VIRTUALIZAÇÕES DESEJANTES DA AFIN

Este é um espaço virtual (virtus=potência) criado pela Associação Filosofia Itinerante, que atua desde 2001 na cidade de Manaus-Am, e, a partir da Inteligência Coletiva das pessoas e dos dizeres de filósofos como Epicuro, Lucrécio, Spinoza, Marx, Nietzsche, Bergson, Félix Guattari, Gilles Deleuze, Clément Rosset, Michael Hardt, Antônio Negri..., agencia trabalhos filosóficos-políticos- estéticos na tentativa de uma construção prática de cidadania e da realização da potência ativa dos corpos no mundo.

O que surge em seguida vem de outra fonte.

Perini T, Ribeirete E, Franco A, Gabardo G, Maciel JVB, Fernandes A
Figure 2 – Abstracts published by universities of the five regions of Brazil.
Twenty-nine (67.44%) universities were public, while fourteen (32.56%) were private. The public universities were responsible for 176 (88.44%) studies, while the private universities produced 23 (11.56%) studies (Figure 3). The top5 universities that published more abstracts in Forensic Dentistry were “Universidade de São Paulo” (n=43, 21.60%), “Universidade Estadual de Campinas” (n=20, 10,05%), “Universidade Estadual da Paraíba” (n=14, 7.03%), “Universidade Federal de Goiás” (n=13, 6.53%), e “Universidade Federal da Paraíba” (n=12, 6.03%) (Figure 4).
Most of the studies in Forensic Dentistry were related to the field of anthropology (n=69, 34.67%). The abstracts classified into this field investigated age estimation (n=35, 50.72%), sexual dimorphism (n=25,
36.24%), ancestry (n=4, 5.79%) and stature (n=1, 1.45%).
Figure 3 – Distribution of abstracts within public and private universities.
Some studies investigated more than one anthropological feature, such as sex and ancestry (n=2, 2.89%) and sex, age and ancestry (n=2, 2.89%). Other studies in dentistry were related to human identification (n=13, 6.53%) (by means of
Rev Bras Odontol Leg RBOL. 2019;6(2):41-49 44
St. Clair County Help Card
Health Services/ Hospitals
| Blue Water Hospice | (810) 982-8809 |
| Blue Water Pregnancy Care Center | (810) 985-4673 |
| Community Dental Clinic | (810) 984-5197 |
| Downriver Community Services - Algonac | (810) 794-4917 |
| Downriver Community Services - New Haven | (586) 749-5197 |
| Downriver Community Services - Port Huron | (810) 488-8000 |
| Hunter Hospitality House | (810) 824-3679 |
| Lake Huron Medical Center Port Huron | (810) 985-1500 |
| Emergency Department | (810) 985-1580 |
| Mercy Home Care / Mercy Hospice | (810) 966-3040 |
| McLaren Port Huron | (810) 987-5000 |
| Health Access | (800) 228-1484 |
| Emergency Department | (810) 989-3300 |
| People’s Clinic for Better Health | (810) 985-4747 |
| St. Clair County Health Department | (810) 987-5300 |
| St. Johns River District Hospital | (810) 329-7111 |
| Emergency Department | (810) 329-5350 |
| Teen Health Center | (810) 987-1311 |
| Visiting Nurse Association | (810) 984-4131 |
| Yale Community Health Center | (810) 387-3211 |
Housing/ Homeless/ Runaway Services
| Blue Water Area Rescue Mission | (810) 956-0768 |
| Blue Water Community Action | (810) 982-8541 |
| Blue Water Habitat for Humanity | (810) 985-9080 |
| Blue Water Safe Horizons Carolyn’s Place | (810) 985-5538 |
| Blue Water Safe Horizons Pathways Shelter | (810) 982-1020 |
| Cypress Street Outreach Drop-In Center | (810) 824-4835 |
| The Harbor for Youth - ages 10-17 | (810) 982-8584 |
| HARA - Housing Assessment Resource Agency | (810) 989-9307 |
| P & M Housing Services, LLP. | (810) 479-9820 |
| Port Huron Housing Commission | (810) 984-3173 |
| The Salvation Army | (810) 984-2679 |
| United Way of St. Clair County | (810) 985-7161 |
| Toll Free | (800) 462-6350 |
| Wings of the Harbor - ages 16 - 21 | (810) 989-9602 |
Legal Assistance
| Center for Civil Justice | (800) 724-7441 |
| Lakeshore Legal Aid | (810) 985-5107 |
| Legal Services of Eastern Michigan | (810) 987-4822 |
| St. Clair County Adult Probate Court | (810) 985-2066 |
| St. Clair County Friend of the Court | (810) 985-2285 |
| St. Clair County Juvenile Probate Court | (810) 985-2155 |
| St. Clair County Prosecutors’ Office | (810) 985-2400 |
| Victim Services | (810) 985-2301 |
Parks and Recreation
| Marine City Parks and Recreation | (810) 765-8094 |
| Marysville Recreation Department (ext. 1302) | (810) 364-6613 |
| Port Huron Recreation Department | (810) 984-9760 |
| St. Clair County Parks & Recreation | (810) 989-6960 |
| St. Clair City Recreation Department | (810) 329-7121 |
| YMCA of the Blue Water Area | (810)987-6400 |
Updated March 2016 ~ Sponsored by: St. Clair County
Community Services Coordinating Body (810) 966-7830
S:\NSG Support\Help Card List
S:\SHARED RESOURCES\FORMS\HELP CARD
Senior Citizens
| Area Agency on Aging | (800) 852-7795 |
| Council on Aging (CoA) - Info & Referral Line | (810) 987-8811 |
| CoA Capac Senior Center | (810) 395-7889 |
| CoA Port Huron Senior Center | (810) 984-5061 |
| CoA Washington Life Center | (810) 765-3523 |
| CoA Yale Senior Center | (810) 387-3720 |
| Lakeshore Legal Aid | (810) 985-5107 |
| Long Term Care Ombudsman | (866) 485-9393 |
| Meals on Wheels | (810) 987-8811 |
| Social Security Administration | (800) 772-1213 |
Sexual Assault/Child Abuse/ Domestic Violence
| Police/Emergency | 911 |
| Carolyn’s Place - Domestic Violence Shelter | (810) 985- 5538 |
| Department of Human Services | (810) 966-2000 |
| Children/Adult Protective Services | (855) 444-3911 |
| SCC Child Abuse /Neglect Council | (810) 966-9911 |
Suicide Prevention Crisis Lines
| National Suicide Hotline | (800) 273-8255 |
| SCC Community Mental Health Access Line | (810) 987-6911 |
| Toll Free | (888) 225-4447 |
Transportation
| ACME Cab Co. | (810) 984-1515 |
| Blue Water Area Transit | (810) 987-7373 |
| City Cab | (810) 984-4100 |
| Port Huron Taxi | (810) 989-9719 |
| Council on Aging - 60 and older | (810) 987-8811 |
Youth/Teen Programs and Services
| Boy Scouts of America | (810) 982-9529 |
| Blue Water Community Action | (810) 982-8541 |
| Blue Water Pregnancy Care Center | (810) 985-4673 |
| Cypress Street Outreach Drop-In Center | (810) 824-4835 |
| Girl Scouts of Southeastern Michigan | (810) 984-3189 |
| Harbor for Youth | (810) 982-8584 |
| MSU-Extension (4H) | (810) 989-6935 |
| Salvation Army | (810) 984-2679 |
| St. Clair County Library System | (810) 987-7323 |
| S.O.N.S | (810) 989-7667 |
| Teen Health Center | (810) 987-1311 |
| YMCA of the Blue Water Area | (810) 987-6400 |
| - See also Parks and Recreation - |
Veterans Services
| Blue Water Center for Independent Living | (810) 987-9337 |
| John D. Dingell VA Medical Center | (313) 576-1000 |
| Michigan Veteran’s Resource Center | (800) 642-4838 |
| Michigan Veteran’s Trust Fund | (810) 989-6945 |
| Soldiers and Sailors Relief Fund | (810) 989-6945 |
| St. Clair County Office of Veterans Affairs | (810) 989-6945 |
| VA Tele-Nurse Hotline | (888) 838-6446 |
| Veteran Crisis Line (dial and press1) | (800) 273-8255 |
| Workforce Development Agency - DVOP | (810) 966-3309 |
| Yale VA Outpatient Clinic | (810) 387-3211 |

Agora, com este blog, lança uma alternativa de encontro para discussões sociais, éticas, educacionais e outros temas que dizem respeito à comunidade de Manaus e outros espaços por onde passa em movimento intensivo o cometa errante da AFIN.

"Um filósofo: é um homem que experimenta, vê, ouve, suspeita, espera e sonha constantemente coisas extraordinárias; que é atingido pelos próprios pensamentos como se eles viessem de fora, de cima e de baixo, como por uma espécie de acontecimentos e de faíscas de que só ele pode ser alvo; que é talvez, ele próprio, uma trovoada prenhe de relâmpagos novos; um homem fatal, em torno do qual sempre ribomba e rola e rebenta e se passam coisas inquietantes” (Friedrich Nietzsche).

Daí que um filósofo não é necessariamente alguém que cursou uma faculdade de filosofia. Pode até ser. Mas um filósofo é alguém que em seus percursos carrega devires alegres que aumentam a potência democrática de agir.